:: Что требуется ::
a – Выпишите из отзыва все выражения, которые стоят в кавычках-«ёлочках».
b – Воспроизведите без изменений фрагмент отзыва от слов «Воспоминания нарком написал» до слов «по многим аспектам.».

Список Валерия Губина
nisi
- 1 091 книга

Ваша оценкаЖанры
Ваша оценка
Это потрясающий человек. Прочитав книгу и отдельно хотя бы кратко, ознакомившись с жизнеописанием Алексея Ивановича Шахурина, не возможно не остаться в совершеннейшем потрясении от его характера и от выпавших на его долю испытаний. Человек с невероятной судьбой хотя бы только по двум фактам: он был наркомом (министром) авиационной промышленности все тяжелейшие годы Великой Отечественной войны, а с 1946 года находился 7 лет в заключении по так называемому «авиационному делу».
Вдуматься только! Он возглавлял всю войну, по сути созданную заново, авиационную промышленность, сумел организовать успешную работу авиаиндустрии, что сыграло в победе над врагом колоссальную роль и…. В первое послевоенное лето он оказывается в тюрьме за «серьёзные недостатки в авиационной промышленности». Лишь в 1953 году Алексей Иванович был реабилитирован и освобожден из мест заключения. Еще 6 лет после этого он проработал в правительстве СССР.
Воспоминания нарком написал на пенсии.
При сегодняшней информированности о делах прошлых лет книга может показаться недостаточно полной. Открытости в технических подробностях ей точно не хватает. Хотя, возможно, это от моей погруженности в тему. Кто-то в книге может найти и избыток технических деталей. Определенная недосказанность, недоговоренность, наверняка от стремления не распространить какие-то сведения, на момент создания текста, остававшимися в категории «содержащих государственную тайну», может быть осторожность, может быть еще что-то. Но «Крылья победы» точно может быть интересна всем любителям авиации по многим аспектам.

:: Извлечённые данные ::
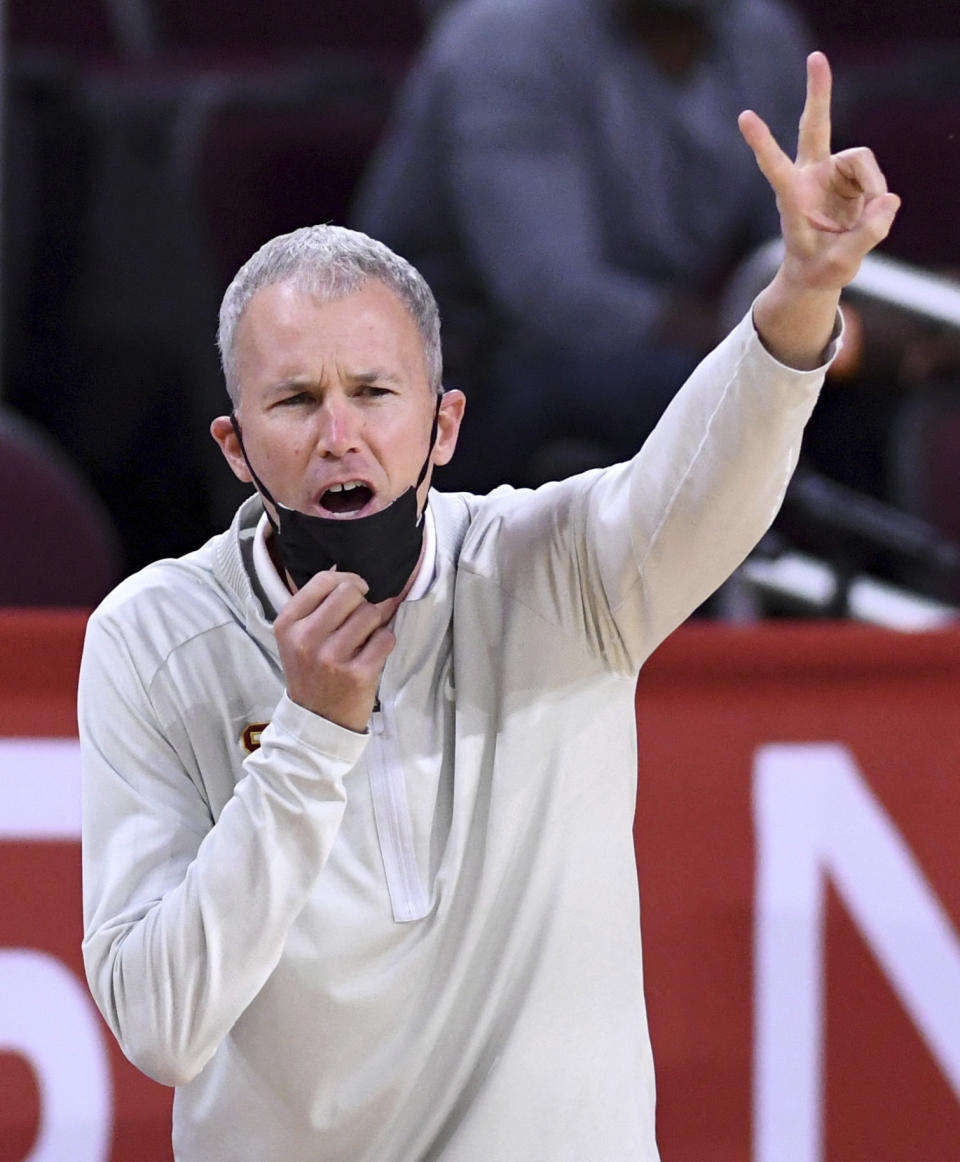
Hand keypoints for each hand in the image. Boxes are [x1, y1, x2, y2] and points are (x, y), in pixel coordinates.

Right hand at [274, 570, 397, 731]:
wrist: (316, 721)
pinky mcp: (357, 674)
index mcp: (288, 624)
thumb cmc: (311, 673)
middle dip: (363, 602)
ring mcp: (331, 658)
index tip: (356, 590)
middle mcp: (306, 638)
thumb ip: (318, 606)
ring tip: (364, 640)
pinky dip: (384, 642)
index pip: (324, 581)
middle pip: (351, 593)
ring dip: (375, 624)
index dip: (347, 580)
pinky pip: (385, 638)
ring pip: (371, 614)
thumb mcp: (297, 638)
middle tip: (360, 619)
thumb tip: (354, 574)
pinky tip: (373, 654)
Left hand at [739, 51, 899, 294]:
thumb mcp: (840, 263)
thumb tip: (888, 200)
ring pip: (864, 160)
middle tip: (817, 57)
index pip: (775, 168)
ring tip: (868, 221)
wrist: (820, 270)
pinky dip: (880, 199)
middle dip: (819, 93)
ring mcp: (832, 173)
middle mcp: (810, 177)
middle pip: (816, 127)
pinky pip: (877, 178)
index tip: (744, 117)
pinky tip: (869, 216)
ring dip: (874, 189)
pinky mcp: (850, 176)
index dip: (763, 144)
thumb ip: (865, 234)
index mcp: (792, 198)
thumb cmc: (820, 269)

:: Ответы ::
a –
1. авиационному делу
2. серьёзные недостатки в авиационной промышленности
3. содержащих государственную тайну
4. Крылья победы

b –
Воспоминания нарком написал на пенсии.
При сегодняшней информированности о делах прошлых лет книга может показаться недостаточно полной. Открытости в технических подробностях ей точно не хватает. Хотя, возможно, это от моей погруженности в тему. Кто-то в книге может найти и избыток технических деталей. Определенная недосказанность, недоговоренность, наверняка от стремления не распространить какие-то сведения, на момент создания текста, остававшимися в категории «содержащих государственную тайну», может быть осторожность, может быть еще что-то. Но «Крылья победы» точно может быть интересна всем любителям авиации по многим аспектам.